Excerpted records:
"""

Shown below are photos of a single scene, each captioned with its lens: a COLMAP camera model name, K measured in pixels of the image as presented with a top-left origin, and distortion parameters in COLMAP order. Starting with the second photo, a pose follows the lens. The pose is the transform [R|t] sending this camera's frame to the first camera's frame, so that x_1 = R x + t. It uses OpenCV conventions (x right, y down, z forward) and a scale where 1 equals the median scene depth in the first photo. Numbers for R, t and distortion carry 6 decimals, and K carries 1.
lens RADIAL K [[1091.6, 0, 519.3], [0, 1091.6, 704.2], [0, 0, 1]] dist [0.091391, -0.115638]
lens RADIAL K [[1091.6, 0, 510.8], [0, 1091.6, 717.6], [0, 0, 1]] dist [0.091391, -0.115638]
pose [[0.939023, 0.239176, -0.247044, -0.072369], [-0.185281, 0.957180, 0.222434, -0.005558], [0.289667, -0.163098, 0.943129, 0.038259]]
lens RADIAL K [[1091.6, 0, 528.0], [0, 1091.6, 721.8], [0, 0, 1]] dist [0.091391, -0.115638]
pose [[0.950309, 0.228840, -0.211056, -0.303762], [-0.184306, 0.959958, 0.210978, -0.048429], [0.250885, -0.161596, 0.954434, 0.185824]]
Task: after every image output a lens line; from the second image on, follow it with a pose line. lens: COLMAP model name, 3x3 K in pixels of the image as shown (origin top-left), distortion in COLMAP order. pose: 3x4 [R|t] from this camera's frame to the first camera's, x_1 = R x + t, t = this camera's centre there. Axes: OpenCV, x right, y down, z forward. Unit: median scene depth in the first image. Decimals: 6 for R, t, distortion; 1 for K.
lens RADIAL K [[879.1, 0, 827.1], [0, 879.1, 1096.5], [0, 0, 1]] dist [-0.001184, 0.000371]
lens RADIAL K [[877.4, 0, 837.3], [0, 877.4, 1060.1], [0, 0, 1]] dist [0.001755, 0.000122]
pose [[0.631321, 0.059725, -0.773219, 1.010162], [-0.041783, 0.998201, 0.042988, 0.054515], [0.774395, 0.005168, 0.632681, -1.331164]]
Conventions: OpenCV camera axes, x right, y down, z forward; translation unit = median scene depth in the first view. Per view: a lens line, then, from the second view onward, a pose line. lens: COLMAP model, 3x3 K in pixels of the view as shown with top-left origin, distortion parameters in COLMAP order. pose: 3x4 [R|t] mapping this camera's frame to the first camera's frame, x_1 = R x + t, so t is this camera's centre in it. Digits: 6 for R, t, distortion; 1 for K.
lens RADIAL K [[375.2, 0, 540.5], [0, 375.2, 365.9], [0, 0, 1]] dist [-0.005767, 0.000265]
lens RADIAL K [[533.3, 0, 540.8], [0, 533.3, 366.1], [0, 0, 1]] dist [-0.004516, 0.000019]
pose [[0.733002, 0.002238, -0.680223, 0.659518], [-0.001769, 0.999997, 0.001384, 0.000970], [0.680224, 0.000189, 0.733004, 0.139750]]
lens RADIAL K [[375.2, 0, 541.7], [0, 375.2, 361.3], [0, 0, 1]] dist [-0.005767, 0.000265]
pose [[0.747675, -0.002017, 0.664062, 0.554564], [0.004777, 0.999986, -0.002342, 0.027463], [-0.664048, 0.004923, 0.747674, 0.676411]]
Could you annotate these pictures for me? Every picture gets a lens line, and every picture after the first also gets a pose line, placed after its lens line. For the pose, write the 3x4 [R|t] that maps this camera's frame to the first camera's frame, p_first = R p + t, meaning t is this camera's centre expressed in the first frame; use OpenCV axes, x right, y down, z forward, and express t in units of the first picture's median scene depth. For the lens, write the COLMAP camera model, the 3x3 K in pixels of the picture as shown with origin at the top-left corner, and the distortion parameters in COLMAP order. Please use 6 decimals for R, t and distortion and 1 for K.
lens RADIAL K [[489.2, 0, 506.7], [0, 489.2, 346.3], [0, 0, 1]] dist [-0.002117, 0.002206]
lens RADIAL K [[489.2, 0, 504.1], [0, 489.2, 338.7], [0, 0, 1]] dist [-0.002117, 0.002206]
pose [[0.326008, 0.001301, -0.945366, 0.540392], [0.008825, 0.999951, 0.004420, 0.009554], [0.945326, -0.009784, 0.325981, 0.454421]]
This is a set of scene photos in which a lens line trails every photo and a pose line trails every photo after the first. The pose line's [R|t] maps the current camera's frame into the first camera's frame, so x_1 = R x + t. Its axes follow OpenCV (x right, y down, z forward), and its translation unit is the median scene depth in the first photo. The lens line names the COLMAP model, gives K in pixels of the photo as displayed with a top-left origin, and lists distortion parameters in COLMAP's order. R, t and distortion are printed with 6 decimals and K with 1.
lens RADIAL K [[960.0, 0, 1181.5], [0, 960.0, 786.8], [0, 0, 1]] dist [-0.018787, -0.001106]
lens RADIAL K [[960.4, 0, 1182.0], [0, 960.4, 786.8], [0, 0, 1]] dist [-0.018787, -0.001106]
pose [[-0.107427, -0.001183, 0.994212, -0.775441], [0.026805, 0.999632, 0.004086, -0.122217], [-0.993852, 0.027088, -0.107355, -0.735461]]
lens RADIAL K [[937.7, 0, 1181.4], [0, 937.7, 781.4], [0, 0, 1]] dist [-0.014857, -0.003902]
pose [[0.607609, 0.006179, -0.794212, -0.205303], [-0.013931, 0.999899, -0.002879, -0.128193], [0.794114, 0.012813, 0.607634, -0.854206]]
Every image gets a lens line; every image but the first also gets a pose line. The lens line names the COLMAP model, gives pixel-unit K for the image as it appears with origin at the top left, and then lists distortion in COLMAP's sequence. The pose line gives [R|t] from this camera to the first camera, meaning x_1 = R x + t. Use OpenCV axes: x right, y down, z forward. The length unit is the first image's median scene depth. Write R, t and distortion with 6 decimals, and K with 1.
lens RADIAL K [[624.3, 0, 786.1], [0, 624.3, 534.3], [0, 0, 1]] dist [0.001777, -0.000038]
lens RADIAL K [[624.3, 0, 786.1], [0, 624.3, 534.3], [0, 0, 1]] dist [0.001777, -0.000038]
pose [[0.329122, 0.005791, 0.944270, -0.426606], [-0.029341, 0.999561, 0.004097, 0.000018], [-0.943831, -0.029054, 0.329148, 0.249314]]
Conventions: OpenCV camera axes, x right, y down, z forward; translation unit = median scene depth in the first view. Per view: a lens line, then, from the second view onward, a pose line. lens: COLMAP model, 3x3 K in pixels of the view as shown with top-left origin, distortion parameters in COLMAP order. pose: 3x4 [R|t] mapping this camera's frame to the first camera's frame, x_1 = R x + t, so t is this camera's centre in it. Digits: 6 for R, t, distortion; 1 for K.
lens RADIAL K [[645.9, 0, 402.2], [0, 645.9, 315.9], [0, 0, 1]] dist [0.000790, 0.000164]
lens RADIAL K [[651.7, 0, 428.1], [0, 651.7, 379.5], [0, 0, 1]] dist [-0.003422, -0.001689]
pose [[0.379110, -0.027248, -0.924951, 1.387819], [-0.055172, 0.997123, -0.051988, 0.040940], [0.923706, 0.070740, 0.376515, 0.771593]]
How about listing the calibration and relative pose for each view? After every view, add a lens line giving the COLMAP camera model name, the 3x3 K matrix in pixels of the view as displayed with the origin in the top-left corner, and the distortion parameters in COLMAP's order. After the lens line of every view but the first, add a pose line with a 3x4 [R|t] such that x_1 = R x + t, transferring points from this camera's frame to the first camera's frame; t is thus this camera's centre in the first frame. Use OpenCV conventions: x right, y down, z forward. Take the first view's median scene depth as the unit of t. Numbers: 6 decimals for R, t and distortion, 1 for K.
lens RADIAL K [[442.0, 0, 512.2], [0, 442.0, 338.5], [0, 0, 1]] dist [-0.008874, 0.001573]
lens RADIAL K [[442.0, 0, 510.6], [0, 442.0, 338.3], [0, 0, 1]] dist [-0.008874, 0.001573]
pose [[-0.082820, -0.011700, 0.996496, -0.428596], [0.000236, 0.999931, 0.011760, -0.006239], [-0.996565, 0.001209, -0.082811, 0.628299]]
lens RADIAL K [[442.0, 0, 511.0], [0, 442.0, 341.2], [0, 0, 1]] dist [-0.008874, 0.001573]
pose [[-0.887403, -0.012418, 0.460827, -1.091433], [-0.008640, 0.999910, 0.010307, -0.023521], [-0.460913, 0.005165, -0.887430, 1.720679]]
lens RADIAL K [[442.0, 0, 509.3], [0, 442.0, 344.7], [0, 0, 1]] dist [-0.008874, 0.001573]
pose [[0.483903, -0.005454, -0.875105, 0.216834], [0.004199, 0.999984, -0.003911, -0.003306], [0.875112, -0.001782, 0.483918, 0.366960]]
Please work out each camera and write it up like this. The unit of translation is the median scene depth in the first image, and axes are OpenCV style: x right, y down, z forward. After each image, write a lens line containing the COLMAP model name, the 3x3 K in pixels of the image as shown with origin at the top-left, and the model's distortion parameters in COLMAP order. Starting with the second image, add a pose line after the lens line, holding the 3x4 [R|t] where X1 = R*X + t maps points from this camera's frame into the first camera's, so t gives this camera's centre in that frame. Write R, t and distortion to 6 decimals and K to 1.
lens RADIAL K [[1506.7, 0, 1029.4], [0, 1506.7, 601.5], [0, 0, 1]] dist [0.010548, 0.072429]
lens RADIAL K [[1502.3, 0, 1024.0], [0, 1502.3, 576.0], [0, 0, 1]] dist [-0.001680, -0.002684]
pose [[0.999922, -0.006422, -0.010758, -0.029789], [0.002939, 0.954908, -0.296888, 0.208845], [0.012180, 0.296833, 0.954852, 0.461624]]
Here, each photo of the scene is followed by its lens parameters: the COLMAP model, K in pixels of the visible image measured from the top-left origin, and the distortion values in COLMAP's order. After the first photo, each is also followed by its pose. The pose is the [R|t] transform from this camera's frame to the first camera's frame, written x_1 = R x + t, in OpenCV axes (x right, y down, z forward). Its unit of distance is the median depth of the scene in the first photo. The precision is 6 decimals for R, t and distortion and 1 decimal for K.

"""

Work to be completed:
Filter the records above and copy every line that contains the word "where". Case counts.

Exercise answer:
Shown below are photos of a single scene, each captioned with its lens: a COLMAP camera model name, K measured in pixels of the image as presented with a top-left origin, and distortion parameters in COLMAP order. Starting with the second photo, a pose follows the lens. The pose is the transform [R|t] sending this camera's frame to the first camera's frame, so that x_1 = R x + t. It uses OpenCV conventions (x right, y down, z forward) and a scale where 1 equals the median scene depth in the first photo. Numbers for R, t and distortion carry 6 decimals, and K carries 1.
Please work out each camera and write it up like this. The unit of translation is the median scene depth in the first image, and axes are OpenCV style: x right, y down, z forward. After each image, write a lens line containing the COLMAP model name, the 3x3 K in pixels of the image as shown with origin at the top-left, and the model's distortion parameters in COLMAP order. Starting with the second image, add a pose line after the lens line, holding the 3x4 [R|t] where X1 = R*X + t maps points from this camera's frame into the first camera's, so t gives this camera's centre in that frame. Write R, t and distortion to 6 decimals and K to 1.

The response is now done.